Checkpoints increase Teradata PT job overhead. In terms of resources, each executing operator must do the additional work of writing its internal operating state to the checkpoint file, so that it could be restarted from the information in the checkpoint file. In terms of running time, each executing operator must first finish all in-progress work, take its checkpoint, and then wait (when necessary) until all the other operators have finished taking their checkpoints.
Frequent checkpoints can guarantee that only a limited amount of work would have to be repeated if the job were interrupted and then later restarted, because it shortens the time between an error event and the checkpoint. However, specifying a very short checkpoint interval can significantly increase job running time. Choosing a checkpoint interval is a trade off between the cost in increased job run time and the potential reduction in repeated work if the job must be restarted.

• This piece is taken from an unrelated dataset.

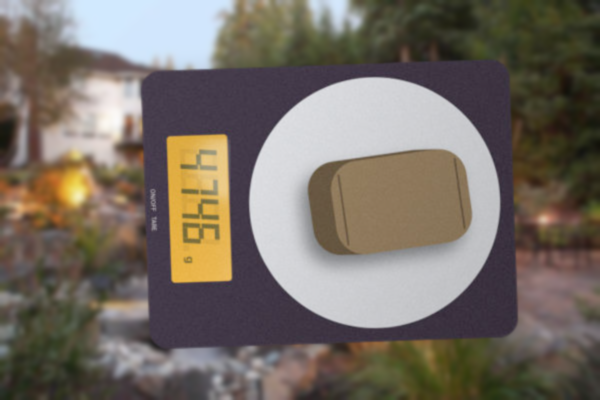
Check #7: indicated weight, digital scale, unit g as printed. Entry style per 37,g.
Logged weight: 4746,g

Here is an example of a Teradata PT job that loads 20,000,000 rows with 4 instances each of the producer and consumer operators:
- Specifying a checkpoint interval of 10 seconds increased the job's running time by 7.3% and its host CPU time by 3.3%.
- Specifying a checkpoint interval of 5 seconds increased the job's running time by 20% and its host CPU time by 6.6%.
Even though interval checkpointing may have a substantial performance cost, its usefulness during a possible restart make interval checkpointing a Teradata “best practice” recommendation.